WPP: PR and public affairs outperforms amid trading recovery in new era

PR and public affairs was WPP's strongest performing sector in Q2 2018, as the group reported its first quarter of like-for-like growth in more than a year amid changes at the top of the company.

Mark Read: strategy review will address structure, under-performing operations, and positioning for the future
Mark Read: strategy review will address structure, under-performing operations, and positioning for the future

WPP - which yesterday confirmed Mark Read’s appointment as CEO – said like-for-like revenue in its PR and public affairs arm rose six per cent in the second quarter of 2018, against growth of 1.1 per cent in Q1 (figures exclude pass-through costs). The division includes Burson Cohn & Wolfe, Hill+Knowlton, Finsbury and Buchanan.

WPP said the performance was "driven by strong growth in both the United Kingdom and Germany through the group's financial public relations businesses and double-digit growth in Latin America and the Middle East".

In the half year to 30 June, revenue in the division was £551m ($708m), up 3.5 per cent on a like-for-like basis.

Profitability also improved in the PR and public affairs arm. Profit before interest and tax (excluding costs linked to disposals, restructuring and other factors) in the half year was £85m ($109.2m), up from £80m ($102.8m) in the same period in 2017.

Profit margin in the division also improved, moving from 14 per cent in the first half of 2017 to 15.5 per cent in the corresponding period this year.

Across the group, WPP said Q2 2018 was its first quarter of like-for-like growth since Q1 2017. Like-for-likes rose 2.4 per cent in the quarter – across the half year they increased by 1.6 per cent.

Revenue in the half year fell 2.1 per cent to £7.5bn ($9.6bn), affected by currency headwinds of five per cent – growth was +2.9 per cent excluding currency fluctuations.

Profit before interest and tax fell seven per cent, or -2.3 per cent on a constant currency basis, to £821m ($1.05bn).

The company said like-for-like revenue excluding pass-through costs grew 0.4 per cent in July, in line with growth in the first half.
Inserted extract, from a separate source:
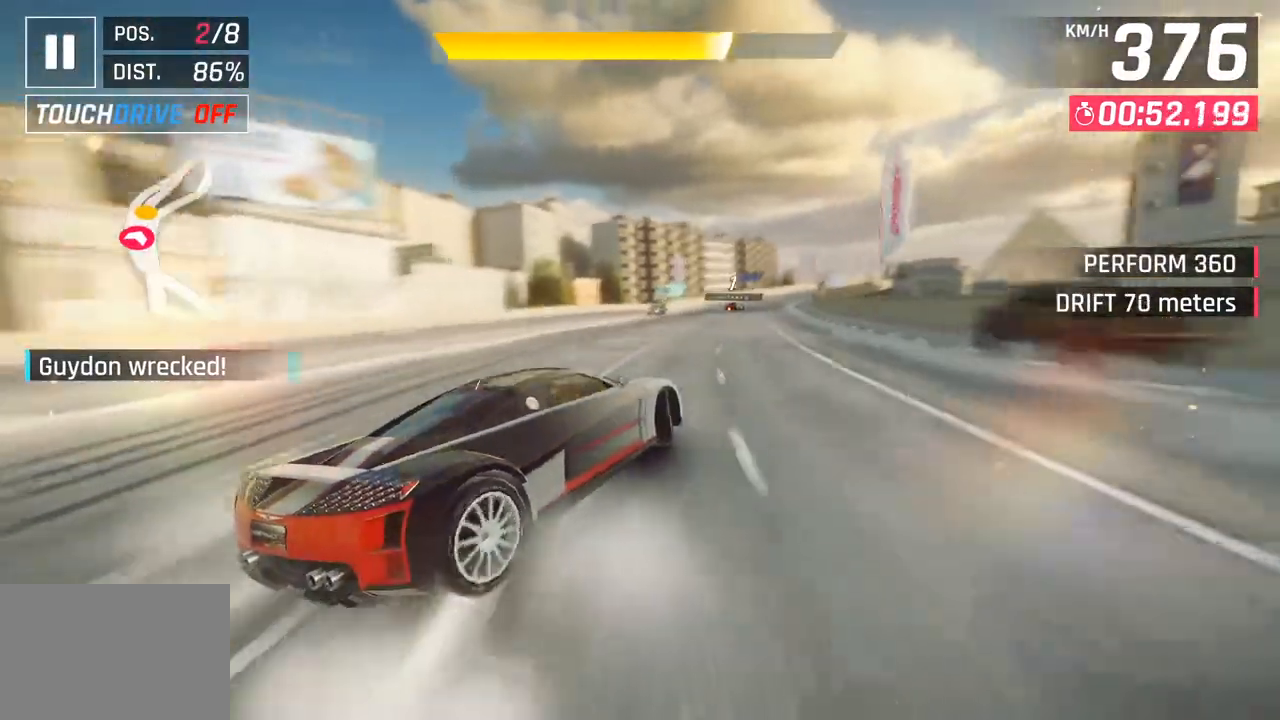
{"buttons": [], "left_stick": "center", "right_stick": "center", "events": [[367, "left_stick", "center"]]}
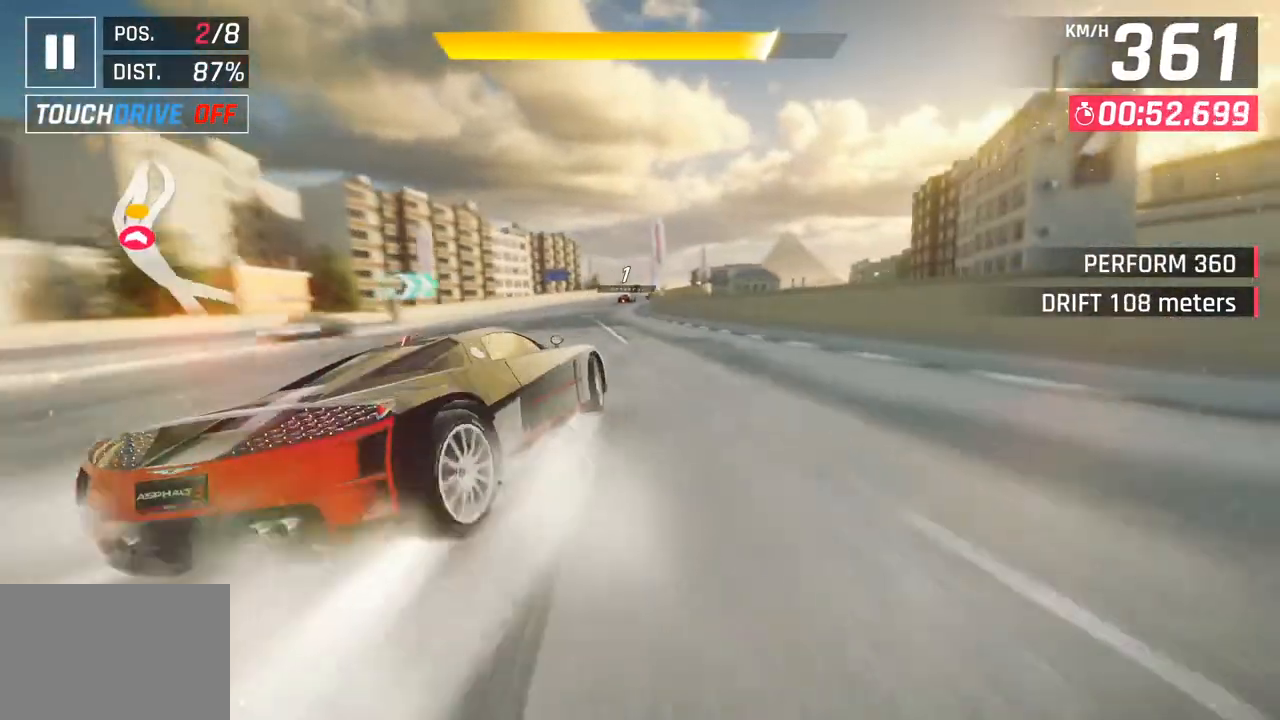
{"buttons": [], "left_stick": "center", "right_stick": "center", "events": [[150, "left_stick", "right"], [250, "left_stick", "center"]]}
Overall like-for-like revenue was up 2.1 per cent in the month.

Strategy review

Read said this morning that a review of WPP’s strategy is underway. It will address "our structure, our under-performing operations, particularly in the United States, and how we position the company for the future". He said the firm would provide an update by the year end.

Read promised "radical evolution" at the company, in a joint interview with chairman Roberto Quarta by Campaign, published yesterday.

Read said today: "The second quarter of 2018 was WPP’s first quarter of like-for-like growth since Q1 2017, and the company has performed strongly in terms of winning and retaining business over the period.

"At our first quarter trading update we said there was no standing still, and in the last few months we have made progress in a number of important areas.

"We have focused our efforts on providing more effectively integrated solutions to clients and, in competitive pitches, we have won or grown business with clients including Adidas, Hilton, Mars, Mondelez, Shell and T-Mobile.

"We have looked at our offering and begun to focus our portfolio through 15 disposals and divestments, including Globant and AppNexus, generating cash proceeds of £676 million so far this year, which will also strengthen our balance sheet and improve our average net debt to EBITDA ratio.

"And we have accelerated initiatives that will simplify our organisation, making it easier for us to manage and clients to access, with, for example, co-locations opened or announced in New York, Kuala Lumpur, Prague and Toronto.

"The mix of performance by geography and function and a decision to invest in the growing areas of our business resulted in a slightly lower headline PBIT [profit before interest and tax] margin.

"As chief executive, my focus will be on invigorating our company and returning the business to stronger, sustainable growth."